** ITEMS **
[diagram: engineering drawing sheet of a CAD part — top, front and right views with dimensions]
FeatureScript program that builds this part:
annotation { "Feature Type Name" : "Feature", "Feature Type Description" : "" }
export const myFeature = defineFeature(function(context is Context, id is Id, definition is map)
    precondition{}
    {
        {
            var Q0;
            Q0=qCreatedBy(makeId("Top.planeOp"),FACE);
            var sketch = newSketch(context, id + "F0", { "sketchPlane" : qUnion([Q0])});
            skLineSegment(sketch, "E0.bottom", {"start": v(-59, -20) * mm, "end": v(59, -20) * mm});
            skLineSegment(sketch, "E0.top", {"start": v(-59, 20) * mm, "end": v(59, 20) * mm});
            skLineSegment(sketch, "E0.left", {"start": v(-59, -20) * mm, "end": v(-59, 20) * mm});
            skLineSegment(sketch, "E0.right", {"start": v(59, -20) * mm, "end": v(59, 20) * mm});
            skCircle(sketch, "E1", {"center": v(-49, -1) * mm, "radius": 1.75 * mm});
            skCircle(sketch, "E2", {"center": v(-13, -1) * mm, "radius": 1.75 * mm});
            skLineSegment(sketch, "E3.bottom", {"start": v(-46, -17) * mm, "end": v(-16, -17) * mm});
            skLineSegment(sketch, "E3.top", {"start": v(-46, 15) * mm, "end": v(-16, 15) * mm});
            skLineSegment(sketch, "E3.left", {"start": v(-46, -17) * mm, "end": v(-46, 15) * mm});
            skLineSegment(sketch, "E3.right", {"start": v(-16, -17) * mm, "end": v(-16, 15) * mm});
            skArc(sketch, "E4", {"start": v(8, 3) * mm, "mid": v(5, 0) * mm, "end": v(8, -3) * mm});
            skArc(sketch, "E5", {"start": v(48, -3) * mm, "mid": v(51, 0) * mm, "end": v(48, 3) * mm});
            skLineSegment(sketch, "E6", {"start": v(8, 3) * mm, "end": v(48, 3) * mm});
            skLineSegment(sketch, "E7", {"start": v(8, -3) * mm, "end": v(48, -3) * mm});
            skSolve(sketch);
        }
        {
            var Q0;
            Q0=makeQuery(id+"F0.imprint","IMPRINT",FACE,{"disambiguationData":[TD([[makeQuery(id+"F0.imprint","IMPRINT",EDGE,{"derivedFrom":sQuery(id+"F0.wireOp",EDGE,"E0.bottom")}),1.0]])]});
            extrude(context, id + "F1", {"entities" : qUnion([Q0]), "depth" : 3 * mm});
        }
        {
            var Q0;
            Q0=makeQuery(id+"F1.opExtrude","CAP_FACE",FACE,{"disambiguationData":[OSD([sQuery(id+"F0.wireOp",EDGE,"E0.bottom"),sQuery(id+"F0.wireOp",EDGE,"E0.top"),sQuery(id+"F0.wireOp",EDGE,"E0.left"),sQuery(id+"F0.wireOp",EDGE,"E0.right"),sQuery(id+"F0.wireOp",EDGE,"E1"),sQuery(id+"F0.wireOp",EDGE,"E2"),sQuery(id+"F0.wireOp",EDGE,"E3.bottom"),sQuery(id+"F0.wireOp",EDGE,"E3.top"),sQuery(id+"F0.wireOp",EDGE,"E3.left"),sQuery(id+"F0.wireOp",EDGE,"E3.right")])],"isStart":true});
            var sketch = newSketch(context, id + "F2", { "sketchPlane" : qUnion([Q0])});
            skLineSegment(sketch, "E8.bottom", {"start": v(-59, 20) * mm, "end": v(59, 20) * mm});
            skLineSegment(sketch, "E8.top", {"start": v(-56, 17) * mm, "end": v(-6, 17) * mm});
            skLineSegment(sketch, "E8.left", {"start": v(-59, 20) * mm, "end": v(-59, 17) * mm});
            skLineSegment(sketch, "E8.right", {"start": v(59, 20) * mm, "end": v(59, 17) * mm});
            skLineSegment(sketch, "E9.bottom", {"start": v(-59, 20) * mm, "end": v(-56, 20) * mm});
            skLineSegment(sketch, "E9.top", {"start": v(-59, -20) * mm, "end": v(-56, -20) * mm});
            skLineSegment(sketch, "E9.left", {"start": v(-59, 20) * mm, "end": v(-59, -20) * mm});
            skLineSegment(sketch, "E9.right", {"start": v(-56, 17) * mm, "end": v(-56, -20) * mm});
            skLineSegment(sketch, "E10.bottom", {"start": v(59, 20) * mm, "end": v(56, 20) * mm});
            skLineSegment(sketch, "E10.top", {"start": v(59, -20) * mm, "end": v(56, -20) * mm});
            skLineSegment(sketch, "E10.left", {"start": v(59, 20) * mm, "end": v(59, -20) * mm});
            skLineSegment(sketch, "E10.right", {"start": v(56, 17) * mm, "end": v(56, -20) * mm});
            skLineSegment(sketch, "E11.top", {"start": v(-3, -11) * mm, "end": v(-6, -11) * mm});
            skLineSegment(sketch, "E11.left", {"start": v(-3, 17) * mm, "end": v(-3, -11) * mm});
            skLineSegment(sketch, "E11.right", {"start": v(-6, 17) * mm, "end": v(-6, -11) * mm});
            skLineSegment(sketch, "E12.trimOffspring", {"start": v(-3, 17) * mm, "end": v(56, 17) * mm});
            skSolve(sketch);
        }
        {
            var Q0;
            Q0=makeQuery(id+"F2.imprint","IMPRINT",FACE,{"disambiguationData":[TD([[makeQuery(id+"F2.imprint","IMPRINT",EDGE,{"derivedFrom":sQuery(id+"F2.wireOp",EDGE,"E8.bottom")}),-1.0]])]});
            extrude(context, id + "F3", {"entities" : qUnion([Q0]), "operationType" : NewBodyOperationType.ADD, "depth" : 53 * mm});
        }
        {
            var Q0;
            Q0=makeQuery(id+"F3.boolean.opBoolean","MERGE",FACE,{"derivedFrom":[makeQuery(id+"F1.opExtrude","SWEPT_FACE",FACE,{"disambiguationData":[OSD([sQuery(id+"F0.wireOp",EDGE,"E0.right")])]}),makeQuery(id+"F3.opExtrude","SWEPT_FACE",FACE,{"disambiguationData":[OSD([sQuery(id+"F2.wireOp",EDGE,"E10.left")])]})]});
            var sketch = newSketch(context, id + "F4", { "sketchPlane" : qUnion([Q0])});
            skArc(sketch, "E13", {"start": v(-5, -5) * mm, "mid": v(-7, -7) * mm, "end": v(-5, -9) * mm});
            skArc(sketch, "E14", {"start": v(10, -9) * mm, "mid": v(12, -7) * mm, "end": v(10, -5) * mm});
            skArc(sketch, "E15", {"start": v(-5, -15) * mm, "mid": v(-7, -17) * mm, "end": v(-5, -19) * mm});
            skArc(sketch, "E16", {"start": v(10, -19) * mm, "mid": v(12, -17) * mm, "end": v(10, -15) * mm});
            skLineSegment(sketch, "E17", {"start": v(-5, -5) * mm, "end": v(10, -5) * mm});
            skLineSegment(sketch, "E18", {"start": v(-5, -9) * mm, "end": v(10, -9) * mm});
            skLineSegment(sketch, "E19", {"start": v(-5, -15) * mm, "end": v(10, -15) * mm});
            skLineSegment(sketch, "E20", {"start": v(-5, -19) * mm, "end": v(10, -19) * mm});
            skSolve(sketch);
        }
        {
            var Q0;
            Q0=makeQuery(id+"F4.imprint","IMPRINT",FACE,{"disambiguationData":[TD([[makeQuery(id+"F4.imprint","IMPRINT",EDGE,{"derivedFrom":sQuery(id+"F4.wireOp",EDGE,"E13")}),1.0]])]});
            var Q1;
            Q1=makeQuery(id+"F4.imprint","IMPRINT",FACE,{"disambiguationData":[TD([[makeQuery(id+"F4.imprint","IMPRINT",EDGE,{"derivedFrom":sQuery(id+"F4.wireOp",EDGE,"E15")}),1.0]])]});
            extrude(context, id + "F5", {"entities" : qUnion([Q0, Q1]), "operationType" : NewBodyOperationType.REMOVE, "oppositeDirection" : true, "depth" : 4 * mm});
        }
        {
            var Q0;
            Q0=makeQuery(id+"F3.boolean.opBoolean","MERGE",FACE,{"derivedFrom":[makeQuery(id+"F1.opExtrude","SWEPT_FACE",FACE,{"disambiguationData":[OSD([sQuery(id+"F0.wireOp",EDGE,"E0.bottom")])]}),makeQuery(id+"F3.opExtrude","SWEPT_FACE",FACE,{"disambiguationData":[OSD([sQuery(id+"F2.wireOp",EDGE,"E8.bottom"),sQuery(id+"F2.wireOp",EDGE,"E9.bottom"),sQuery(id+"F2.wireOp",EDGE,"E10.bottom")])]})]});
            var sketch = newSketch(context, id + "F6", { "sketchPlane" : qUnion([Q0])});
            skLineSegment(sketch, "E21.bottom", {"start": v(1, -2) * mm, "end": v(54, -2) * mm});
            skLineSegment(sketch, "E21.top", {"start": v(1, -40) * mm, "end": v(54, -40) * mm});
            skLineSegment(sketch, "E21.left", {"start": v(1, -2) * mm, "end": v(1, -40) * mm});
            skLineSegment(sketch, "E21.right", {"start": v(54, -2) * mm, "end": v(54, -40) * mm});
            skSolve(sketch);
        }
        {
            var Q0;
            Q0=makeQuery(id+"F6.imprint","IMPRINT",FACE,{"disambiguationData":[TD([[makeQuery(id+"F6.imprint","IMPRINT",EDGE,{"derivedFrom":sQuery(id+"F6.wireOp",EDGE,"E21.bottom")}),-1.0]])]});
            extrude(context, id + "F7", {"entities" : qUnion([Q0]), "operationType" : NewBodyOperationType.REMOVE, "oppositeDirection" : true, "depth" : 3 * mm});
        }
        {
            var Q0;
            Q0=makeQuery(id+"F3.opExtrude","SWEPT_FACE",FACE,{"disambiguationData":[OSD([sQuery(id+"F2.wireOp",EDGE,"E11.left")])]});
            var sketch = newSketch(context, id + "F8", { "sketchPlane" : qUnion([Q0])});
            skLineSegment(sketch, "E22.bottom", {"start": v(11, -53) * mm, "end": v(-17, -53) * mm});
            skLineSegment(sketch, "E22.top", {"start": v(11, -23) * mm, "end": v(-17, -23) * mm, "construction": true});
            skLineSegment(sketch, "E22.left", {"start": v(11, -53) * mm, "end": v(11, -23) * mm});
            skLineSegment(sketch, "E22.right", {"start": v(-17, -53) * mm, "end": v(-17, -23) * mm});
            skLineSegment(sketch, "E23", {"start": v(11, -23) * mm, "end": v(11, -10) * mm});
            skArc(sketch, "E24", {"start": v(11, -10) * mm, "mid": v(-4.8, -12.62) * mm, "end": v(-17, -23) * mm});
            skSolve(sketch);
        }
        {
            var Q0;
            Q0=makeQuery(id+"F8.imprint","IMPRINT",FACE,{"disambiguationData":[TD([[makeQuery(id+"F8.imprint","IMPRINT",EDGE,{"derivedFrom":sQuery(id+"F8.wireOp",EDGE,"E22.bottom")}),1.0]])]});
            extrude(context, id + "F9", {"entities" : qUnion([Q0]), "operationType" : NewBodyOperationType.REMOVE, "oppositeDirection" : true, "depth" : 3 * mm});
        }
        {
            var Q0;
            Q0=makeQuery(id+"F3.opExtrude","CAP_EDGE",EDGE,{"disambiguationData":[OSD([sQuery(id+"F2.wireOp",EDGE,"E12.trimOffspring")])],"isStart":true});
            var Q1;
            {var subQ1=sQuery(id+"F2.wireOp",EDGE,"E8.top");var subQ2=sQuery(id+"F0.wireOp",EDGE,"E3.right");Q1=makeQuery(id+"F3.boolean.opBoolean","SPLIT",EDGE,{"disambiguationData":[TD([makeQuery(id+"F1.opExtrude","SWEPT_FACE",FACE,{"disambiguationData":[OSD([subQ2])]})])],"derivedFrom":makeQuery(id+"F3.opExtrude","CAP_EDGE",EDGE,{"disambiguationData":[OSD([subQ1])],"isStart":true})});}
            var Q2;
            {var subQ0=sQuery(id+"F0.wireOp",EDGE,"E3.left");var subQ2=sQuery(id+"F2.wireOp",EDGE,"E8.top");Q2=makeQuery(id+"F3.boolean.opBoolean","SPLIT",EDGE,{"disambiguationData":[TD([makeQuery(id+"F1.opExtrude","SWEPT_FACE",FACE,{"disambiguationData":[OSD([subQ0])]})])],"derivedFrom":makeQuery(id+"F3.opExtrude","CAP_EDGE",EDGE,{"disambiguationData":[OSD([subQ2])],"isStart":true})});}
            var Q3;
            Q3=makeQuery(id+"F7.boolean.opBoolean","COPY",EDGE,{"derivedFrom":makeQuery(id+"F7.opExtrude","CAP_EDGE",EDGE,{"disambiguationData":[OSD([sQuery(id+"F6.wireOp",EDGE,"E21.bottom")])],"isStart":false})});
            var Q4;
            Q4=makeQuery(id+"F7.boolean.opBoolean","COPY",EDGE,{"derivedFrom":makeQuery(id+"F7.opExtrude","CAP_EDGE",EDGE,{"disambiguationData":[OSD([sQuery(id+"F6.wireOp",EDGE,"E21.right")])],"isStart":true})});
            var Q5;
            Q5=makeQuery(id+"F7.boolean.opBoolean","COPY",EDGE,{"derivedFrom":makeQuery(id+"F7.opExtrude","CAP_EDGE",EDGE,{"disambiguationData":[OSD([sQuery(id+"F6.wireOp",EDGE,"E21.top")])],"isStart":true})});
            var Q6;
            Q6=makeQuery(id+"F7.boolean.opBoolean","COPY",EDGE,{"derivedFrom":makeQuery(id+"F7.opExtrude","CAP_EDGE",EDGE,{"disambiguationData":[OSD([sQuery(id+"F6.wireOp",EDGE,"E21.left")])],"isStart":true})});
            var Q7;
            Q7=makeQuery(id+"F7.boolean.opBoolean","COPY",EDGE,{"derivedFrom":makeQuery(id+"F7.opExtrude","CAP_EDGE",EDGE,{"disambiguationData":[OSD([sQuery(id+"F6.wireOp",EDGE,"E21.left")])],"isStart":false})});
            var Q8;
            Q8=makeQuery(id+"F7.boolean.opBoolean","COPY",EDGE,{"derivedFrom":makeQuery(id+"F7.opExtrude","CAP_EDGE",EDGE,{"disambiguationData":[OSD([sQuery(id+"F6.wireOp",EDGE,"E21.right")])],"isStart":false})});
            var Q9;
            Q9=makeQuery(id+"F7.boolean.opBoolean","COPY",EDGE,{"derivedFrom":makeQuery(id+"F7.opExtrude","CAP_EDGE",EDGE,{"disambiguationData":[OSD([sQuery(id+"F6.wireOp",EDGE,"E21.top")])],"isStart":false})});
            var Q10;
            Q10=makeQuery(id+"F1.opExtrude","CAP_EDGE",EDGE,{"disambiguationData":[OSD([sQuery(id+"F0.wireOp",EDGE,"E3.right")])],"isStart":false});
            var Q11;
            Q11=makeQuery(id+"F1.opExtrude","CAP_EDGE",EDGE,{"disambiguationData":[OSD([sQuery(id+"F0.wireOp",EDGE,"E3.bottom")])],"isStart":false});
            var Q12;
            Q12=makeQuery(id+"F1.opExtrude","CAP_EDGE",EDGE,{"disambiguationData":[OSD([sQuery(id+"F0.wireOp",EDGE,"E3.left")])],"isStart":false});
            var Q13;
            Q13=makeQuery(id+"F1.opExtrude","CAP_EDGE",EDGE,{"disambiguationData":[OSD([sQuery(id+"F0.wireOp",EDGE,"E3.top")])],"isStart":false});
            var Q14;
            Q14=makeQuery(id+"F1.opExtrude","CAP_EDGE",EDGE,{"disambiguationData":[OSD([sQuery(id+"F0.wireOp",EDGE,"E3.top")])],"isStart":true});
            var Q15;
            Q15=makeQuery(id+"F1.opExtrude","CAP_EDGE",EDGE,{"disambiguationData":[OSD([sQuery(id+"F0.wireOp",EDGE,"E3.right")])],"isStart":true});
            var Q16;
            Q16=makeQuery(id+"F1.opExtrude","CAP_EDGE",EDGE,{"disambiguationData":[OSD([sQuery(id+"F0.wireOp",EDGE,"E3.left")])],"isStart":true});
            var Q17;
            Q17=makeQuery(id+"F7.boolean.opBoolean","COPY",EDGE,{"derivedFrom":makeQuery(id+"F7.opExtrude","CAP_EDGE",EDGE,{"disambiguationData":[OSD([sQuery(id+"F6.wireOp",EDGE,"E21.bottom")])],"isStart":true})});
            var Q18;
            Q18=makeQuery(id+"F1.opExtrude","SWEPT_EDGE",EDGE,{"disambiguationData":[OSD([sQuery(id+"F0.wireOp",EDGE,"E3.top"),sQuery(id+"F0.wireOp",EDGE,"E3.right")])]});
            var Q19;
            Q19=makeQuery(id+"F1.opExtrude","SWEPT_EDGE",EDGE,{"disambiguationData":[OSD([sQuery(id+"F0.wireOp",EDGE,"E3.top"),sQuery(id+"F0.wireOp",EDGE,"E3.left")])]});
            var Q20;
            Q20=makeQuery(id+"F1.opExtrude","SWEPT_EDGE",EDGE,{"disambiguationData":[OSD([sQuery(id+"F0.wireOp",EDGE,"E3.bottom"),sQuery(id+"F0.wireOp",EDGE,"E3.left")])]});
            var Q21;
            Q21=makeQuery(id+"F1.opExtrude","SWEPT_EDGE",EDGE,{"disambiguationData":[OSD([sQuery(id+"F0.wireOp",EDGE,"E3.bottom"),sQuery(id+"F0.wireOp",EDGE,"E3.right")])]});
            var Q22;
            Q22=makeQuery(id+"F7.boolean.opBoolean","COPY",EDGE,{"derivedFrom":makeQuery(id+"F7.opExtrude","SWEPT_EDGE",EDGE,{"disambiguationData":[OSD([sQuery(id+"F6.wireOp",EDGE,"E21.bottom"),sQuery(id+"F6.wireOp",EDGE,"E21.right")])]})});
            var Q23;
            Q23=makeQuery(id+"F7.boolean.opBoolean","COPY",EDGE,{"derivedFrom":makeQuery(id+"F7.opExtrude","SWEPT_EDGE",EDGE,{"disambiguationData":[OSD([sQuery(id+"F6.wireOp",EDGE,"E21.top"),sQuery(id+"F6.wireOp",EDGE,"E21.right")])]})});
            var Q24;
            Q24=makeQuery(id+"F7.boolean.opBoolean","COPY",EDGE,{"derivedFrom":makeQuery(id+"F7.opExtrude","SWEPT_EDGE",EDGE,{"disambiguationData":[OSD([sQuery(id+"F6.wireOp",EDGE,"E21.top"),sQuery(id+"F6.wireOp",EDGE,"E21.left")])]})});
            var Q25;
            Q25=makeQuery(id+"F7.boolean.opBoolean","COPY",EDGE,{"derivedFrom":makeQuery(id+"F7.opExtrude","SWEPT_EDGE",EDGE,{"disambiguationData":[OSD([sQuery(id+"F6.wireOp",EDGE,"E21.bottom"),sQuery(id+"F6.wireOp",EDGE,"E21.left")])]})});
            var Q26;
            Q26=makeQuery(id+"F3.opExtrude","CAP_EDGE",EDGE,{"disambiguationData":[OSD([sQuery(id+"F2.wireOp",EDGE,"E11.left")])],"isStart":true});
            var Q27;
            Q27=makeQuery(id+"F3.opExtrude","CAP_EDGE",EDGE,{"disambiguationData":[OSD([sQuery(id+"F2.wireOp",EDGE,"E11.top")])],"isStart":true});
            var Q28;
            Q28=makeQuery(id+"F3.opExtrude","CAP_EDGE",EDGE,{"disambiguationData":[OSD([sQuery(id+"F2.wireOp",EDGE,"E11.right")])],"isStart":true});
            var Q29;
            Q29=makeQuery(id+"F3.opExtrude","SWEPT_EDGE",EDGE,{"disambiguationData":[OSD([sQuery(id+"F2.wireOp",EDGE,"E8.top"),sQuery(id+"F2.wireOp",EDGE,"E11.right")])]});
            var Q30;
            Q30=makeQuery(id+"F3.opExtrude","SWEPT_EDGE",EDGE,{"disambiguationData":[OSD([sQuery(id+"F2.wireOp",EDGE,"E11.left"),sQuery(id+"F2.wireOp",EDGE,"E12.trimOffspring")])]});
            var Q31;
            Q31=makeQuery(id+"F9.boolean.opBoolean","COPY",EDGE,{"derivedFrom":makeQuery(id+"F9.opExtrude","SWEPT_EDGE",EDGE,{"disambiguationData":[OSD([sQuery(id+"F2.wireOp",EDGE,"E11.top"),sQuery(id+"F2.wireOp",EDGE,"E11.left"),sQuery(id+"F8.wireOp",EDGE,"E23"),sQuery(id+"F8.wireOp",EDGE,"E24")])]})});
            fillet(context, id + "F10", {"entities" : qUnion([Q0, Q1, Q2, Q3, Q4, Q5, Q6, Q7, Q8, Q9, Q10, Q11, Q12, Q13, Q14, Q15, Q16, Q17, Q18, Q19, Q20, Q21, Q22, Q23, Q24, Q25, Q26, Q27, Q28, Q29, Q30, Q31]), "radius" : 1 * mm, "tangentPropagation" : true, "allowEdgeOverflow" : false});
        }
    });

** STATED EXERCISE **
Extract each line of the material above that contains the string "center", treating uppercase and lowercase letters as distinct.

** RESULT OF THE EXERCISE **
            skCircle(sketch, "E1", {"center": v(-49, -1) * mm, "radius": 1.75 * mm});
            skCircle(sketch, "E2", {"center": v(-13, -1) * mm, "radius": 1.75 * mm});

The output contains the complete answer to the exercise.